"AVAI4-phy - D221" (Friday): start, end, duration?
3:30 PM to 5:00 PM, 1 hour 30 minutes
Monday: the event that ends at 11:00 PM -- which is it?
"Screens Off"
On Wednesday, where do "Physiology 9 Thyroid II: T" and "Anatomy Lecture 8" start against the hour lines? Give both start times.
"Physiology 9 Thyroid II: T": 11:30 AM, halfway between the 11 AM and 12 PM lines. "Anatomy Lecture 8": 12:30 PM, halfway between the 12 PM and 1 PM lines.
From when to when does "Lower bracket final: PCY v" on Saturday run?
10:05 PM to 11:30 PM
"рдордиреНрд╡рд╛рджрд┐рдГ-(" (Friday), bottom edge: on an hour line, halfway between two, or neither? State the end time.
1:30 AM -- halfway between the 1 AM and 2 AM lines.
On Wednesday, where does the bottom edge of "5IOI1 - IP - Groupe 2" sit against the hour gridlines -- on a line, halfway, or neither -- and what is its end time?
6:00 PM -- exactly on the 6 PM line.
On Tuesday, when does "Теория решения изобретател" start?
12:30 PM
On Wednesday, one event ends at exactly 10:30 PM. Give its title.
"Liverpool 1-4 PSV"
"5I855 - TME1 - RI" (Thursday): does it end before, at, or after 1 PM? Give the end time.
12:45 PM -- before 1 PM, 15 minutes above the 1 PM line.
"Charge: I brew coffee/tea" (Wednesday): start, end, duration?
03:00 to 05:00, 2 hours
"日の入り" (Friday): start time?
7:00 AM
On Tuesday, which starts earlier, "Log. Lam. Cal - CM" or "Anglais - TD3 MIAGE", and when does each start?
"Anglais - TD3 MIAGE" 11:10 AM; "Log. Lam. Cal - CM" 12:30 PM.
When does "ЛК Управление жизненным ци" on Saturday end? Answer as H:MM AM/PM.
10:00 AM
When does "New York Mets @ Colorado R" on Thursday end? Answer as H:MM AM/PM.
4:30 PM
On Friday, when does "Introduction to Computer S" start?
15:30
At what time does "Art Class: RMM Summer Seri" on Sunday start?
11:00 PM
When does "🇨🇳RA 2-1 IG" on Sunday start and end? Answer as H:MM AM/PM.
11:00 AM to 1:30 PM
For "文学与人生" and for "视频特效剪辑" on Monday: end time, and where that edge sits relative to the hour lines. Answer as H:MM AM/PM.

· · · · · · ·

▶ [PROBLEM DESCRIPTION]: Reproduce every one of the entries above word for word, with no changes.

▶ [THE RESPONSE]:
"AVAI4-phy - D221" (Friday): start, end, duration?
3:30 PM to 5:00 PM, 1 hour 30 minutes
Monday: the event that ends at 11:00 PM -- which is it?
"Screens Off"
On Wednesday, where do "Physiology 9 Thyroid II: T" and "Anatomy Lecture 8" start against the hour lines? Give both start times.
"Physiology 9 Thyroid II: T": 11:30 AM, halfway between the 11 AM and 12 PM lines. "Anatomy Lecture 8": 12:30 PM, halfway between the 12 PM and 1 PM lines.
From when to when does "Lower bracket final: PCY v" on Saturday run?
10:05 PM to 11:30 PM
"рдордиреНрд╡рд╛рджрд┐рдГ-(" (Friday), bottom edge: on an hour line, halfway between two, or neither? State the end time.
1:30 AM -- halfway between the 1 AM and 2 AM lines.
On Wednesday, where does the bottom edge of "5IOI1 - IP - Groupe 2" sit against the hour gridlines -- on a line, halfway, or neither -- and what is its end time?
6:00 PM -- exactly on the 6 PM line.
On Tuesday, when does "Теория решения изобретател" start?
12:30 PM
On Wednesday, one event ends at exactly 10:30 PM. Give its title.
"Liverpool 1-4 PSV"
"5I855 - TME1 - RI" (Thursday): does it end before, at, or after 1 PM? Give the end time.
12:45 PM -- before 1 PM, 15 minutes above the 1 PM line.
"Charge: I brew coffee/tea" (Wednesday): start, end, duration?
03:00 to 05:00, 2 hours
"日の入り" (Friday): start time?
7:00 AM
On Tuesday, which starts earlier, "Log. Lam. Cal - CM" or "Anglais - TD3 MIAGE", and when does each start?
"Anglais - TD3 MIAGE" 11:10 AM; "Log. Lam. Cal - CM" 12:30 PM.
When does "ЛК Управление жизненным ци" on Saturday end? Answer as H:MM AM/PM.
10:00 AM
When does "New York Mets @ Colorado R" on Thursday end? Answer as H:MM AM/PM.
4:30 PM
On Friday, when does "Introduction to Computer S" start?
15:30
At what time does "Art Class: RMM Summer Seri" on Sunday start?
11:00 PM
When does "🇨🇳RA 2-1 IG" on Sunday start and end? Answer as H:MM AM/PM.
11:00 AM to 1:30 PM
For "文学与人生" and for "视频特效剪辑" on Monday: end time, and where that edge sits relative to the hour lines. Answer as H:MM AM/PM.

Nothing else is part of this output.